Background
Surgical removal remains the primary curative treatment in the management of early-stage breast cancer care, with over 95% of all women diagnosed with primary breast cancer receiving some form of surgery. The unique tissue microenvironment and cosmetic challenges in breast surgery call for advanced visualization and quantitative techniques to assist surgeons in visualizing each patient’s anatomy prior to surgery.

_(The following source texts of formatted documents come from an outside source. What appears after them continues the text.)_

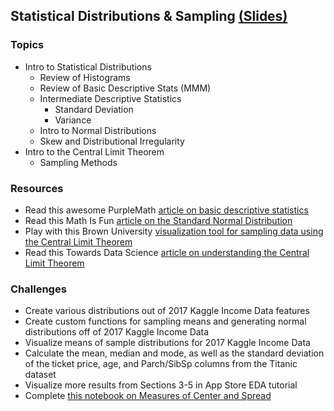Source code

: ## Statistical Distributions & Sampling [(Slides)](https://docs.google.com/presentation/d/17AIC8tN-A9UWm631sWI_uAJoESU01FcYPn23_1RFZf4/edit?usp=sharing)

### Topics
- Intro to Statistical Distributions
  - Review of Histograms
  - Review of Basic Descriptive Stats (MMM)
  - Intermediate Descriptive Statistics
    - Standard Deviation
    - Variance
  - Intro to Normal Distributions
  - Skew and Distributional Irregularity
- Intro to the Central Limit Theorem
  - Sampling Methods

### Resources
- Read this awesome PurpleMath [article on basic descriptive statistics](https://www.purplemath.com/modules/meanmode.htm)
- Read this Math Is Fun [article on the Standard Normal Distribution](https://www.mathsisfun.com/data/standard-normal-distribution.html)
- Play with this Brown University [visualization tool for sampling data using the Central Limit Theorem](http://students.brown.edu/seeing-theory/probability-distributions/index.html#section3)
- Read this Towards Data Science [article on understanding the Central Limit Theorem](https://towardsdatascience.com/understanding-the-central-limit-theorem-642473c63ad8)

### Challenges
- Create various distributions out of 2017 Kaggle Income Data features
- Create custom functions for sampling means and generating normal distributions off of 2017 Kaggle Income Data
- Visualize means of sample distributions for 2017 Kaggle Income Data
- Calculate the mean, median and mode, as well as the standard deviation of the ticket price, age, and Parch/SibSp columns from the Titanic dataset
- Visualize more results from Sections 3-5 in App Store EDA tutorial
- Complete [this notebook on Measures of Center and Spread](../Notebooks/StatisticalDistributions.ipynb)
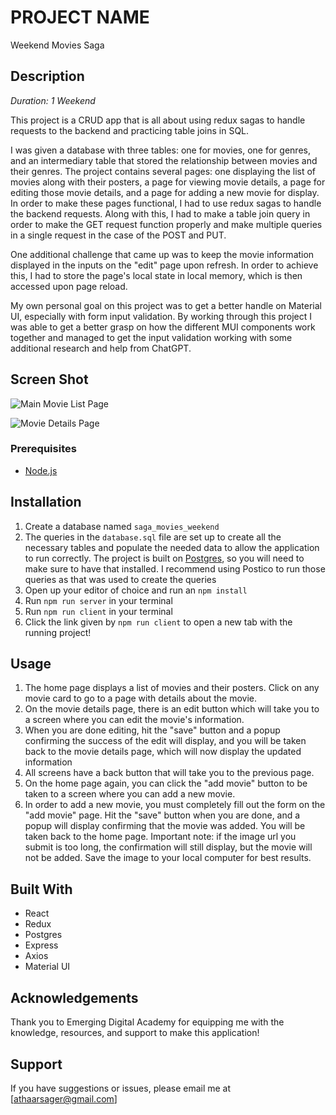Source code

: # PROJECT NAME

Weekend Movies Saga

## Description

_Duration: 1 Weekend_

This project is a CRUD app that is all about using redux sagas to handle requests to the backend and practicing table joins in SQL.

I was given a database with three tables: one for movies, one for genres, and an intermediary table that stored the relationship between movies and their genres. The project contains several pages: one displaying the list of movies along with their posters, a page for viewing movie details, a page for editing those movie details, and a page for adding a new movie for display. In order to make these pages functional, I had to use redux sagas to handle the backend requests. Along with this, I had to make a table join query in order to make the GET request function properly and make multiple queries in a single request in the case of the POST and PUT.

One additional challenge that came up was to keep the movie information displayed in the inputs on the "edit" page upon refresh. In order to achieve this, I had to store the page's local state in local memory, which is then accessed upon page reload.

My own personal goal on this project was to get a better handle on Material UI, especially with form input validation. By working through this project I was able to get a better grasp on how the different MUI components work together and managed to get the input validation working with some additional research and help from ChatGPT. 

## Screen Shot

![Main Movie List Page](./public/Screenshots/Screenshot%202024-02-11%20at%209.24.11 AM.png)

![Movie Details Page](./public/Screenshots/Screenshot%202024-02-11%20at%209.24.51 AM.png)

### Prerequisites

- [Node.js](https://nodejs.org/en/)

## Installation

1. Create a database named `saga_movies_weekend`
2. The queries in the `database.sql` file are set up to create all the necessary tables and populate the needed data to allow the application to run correctly. The project is built on [Postgres](https://www.postgresql.org/download/), so you will need to make sure to have that installed. I recommend using Postico to run those queries as that was used to create the queries 
3. Open up your editor of choice and run an `npm install`
4. Run `npm run server` in your terminal
5. Run `npm run client` in your terminal
6. Click the link given by `npm run client` to open a new tab with the running project!

## Usage

1. The home page displays a list of movies and their posters. Click on any movie card to go to a page with details about the movie.
2. On the movie details page, there is an edit button which will take you to a screen where you can edit the movie's information.
3. When you are done editing, hit the "save" button and a popup confirming the success of the edit will display, and you will be taken back to the movie details page, which will now display the updated information
4. All screens have a back button that will take you to the previous page.
5. On the home page again, you can click the "add movie" button to be taken to a screen where you can add a new movie.
6. In order to add a new movie, you must completely fill out the form on the "add movie" page. Hit the "save" button when you are done, and a popup will display confirming that the movie was added. You will be taken back to the home page. Important note: if the image url you submit is too long, the confirmation will still display, but the movie will not be added. Save the image to your local computer for best results.


## Built With

* React
* Redux
* Postgres
* Express
* Axios
* Material UI

## Acknowledgements

Thank you to Emerging Digital Academy for equipping me with the knowledge, resources, and support to make this application!

## Support
If you have suggestions or issues, please email me at [athaarsager@gmail.com]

We therefore developed an artificial intelligence algorithm (TumorSight Viz, version 1.3), which reconstructs a 3D digital twin of a patient from their DCE-MRI to allow for visualization and quantitation of patient anatomy prior to surgery.
Methods
In this study, we performed a retrospective, multi-institute clinical trial of the AI algorithm on 267 patients with early-stage breast cancer to assess the accuracy of its AI-based landmark identification and measurement compared with radiologist assessment of disease size and location. Specifically, we compared the deviation from ground truth by the AI algorithm to the deviation between landmark features measured by 3 US board-certified, fellowship-trained breast radiologists (13-15 years of experience). Briefly, ground truth was established via a multi-case, multi-reader study where radiologists: (1) measured quantities of interest including the tumor dimension along each of the 3 anatomical axes, and the closest approach of disease to the chest, nipple, and skin; and (2) approved tumor regions hand-segmented by trained annotators. Algorithm-generated segmentations were compared directly to ground truth.
Results
We found that the variation between the AI algorithm and ground-truth measurements was on the same order of magnitude as variations between independent radiologists for all landmark measurements (Table). Of particular interest, we found that the AI algorithm had a mean deviation in tumor longest dimension measurement of only 1.27 cm (compared with a mean deviation of 1.02 cm among radiologists), a mean absolute error of 4.13 cc in tumor volume, and mean surface Dice coefficient of 0.92 (indicating strong spatial agreement between the AI algorithm and radiologists). Algorithm performance was found to be stable across clinical and imaging substrata, including T stage (T1-T4), histology (hormone receptor [HR]-positive/HER2-, HR-positive/HER2+, HR-negative/HER2+, triple negative breast cancer), MRI manufacturer (GE, Siemens, Philips), or magnetic field strength (1.5T, 3T). Additionally, the algorithm was able to generate these features in an average of 8 minutes per patient following MRI upload into the cloud-based software.
Conclusions
Taken together, these findings show that the AI algorithm is a clinically viable software to robustly identify landmark features and measurements within the range of inter-radiologist variability. These detailed depictions of 3D tumors offer both qualitative and quantitative assessment of cancer topology and may aid in management of patient disease.